Danach war ich so beschäftigt mit der Uni, dass es ging. Meine Ängste galten nicht mehr so unbedingt dem Tod sondern dem Älterwerden. Ich habe mich ständig mit berühmten Persönlichkeiten verglichen und immer geschaut wie viel älter sind. Bei dem einen oder anderen natürlich einen Schock gekriegt, als ich gemerkt habe, dass sie maximal 3 Jahre älter sind. Und jetzt seit 3 Tagen sind die Ängste wieder da. Heute hab ich meinen Tiefpunkt erreicht. Ich werde morgen 22 und komme mir vor, als ob ich morgen 30 werde. Und übermorgen sterbe. Dass meine 40jährige Schwester und meine 60jährige Mutter mit Sprüchen wie Ja, was sollen WIR denn sagen? kommen, hilft absolut gar nicht, verschlimmert das Ganze sogar. Ich habe das Bedürfnis mit älteren zu sprechen, aber bisher habe ich nicht eine beruhigende Aussage gehört. Schlimmer sogar. Habe meine 30er gar nicht mitbekommen. Super, soll ich schon beim Bestatter anrufen?

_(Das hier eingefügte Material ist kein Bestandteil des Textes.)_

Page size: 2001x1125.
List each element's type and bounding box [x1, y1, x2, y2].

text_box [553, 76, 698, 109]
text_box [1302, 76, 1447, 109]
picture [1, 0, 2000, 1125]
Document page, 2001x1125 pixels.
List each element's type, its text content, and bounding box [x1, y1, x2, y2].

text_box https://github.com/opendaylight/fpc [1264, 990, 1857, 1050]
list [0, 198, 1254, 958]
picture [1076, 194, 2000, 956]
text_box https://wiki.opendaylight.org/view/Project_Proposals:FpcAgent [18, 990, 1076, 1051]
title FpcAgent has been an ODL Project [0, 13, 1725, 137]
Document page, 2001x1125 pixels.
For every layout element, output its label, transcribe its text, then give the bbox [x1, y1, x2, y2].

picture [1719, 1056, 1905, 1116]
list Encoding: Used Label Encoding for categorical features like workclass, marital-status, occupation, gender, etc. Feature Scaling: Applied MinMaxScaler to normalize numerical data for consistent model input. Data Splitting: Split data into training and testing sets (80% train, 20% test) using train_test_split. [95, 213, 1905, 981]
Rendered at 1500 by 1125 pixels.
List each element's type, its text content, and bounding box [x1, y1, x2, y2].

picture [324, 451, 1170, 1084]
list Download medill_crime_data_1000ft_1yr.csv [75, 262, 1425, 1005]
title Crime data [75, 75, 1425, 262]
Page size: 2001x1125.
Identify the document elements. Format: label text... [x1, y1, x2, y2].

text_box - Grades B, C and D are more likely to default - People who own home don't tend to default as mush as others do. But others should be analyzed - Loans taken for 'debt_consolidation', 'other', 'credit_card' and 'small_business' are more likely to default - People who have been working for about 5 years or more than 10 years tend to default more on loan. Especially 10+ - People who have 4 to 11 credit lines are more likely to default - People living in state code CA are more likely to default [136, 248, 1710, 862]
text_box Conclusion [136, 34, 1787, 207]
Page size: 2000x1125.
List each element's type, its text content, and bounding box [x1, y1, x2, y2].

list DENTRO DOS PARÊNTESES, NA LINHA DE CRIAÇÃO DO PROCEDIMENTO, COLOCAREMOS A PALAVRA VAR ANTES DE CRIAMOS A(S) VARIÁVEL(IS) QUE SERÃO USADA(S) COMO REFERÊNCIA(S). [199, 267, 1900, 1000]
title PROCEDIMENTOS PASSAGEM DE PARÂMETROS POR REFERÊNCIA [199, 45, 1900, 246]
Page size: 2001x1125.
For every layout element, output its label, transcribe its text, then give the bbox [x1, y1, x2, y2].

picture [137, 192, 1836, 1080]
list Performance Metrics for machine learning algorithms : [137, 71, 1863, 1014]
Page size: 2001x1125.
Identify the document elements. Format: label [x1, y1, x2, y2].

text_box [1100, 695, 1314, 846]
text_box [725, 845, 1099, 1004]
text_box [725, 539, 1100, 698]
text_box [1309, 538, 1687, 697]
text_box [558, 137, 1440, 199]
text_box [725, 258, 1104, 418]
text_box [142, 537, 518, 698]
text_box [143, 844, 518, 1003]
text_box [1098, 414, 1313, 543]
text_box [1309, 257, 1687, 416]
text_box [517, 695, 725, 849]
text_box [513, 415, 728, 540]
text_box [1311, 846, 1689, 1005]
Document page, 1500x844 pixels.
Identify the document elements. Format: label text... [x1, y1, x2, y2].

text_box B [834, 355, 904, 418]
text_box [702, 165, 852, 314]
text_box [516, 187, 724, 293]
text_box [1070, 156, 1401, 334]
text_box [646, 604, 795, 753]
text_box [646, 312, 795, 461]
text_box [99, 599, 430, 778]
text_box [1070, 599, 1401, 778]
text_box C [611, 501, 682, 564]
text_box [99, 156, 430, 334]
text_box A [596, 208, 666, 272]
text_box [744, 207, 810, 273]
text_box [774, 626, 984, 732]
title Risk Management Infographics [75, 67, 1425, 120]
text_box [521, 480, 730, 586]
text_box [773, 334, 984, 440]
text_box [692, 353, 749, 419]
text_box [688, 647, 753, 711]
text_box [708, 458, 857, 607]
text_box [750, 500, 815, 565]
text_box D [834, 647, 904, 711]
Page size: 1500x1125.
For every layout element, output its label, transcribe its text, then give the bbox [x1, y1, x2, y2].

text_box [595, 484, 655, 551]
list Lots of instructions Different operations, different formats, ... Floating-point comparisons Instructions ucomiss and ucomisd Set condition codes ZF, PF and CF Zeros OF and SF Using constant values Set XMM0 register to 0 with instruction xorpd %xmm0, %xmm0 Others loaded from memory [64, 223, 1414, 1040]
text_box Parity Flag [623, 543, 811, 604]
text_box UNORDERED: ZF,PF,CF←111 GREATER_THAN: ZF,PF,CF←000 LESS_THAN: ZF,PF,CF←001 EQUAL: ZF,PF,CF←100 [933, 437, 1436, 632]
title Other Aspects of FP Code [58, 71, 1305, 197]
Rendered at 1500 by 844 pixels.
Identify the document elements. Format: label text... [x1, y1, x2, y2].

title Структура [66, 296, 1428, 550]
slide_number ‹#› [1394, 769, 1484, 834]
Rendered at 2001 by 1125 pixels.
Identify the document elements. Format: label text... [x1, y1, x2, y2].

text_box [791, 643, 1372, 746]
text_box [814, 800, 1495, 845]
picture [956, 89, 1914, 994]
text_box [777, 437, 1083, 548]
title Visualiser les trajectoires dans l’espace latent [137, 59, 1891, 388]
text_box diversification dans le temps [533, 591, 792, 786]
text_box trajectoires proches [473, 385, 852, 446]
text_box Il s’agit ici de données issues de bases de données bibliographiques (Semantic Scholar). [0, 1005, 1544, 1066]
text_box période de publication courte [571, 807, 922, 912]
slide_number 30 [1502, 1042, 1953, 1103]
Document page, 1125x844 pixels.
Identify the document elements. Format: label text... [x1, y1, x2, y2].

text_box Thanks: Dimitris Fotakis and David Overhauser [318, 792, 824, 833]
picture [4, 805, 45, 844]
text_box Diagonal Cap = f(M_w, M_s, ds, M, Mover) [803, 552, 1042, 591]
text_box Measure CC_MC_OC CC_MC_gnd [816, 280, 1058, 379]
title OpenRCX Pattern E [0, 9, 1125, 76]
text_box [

Und da bin ich wieder, ganz am Anfang. Kann nichts essen, könnte nur weinen. Muss für Klausuren lernen, kriege meinen Kopf nicht frei. Ich sitze einfach nur da und habe Angst davor, dass die Zeit rennt. Ich die Augen zumache und wenn sie wieder offen sind, bin ich 60. Ich will meinen Geburtstag nicht feiern. Ich habe so Angst. Ich würde so gerne wieder mit meinem Psychologen sprechen. Denn jetzt wäre der perfekte Zeitpunkt. Ich hab mittlerweile sogar Angst davor, dass die Angst nicht verschwindet.
Es kommt mir so lächerlich vor. Ich sehe 19 jährige und bin neidisch. Immer muss ich mir selbst eine ohrfeigen und sagen IHR SEID EINE GENERATION! SIE SIND LÄCHERLICHE 3 JAHRE JÜNGER! Ich bin Studentin im 3. Semester, ich wohne sogar noch zu Hause. In zwei Wochen fliege ich nach Kalifornien und mache ein Auslandssemester, ich müsste mich eigentlich freuen wie sonst was, weil sich ein Traum erfüllt. Es IST lächerlich. Aber es ist einfacher, das zu schreiben, als das auch wirklich zu denken
Ich bin einfach nur noch hilflos. Ich will so nicht leben.
Sorry für meinen Roman. Ich wünsche euch schöne Feiertage.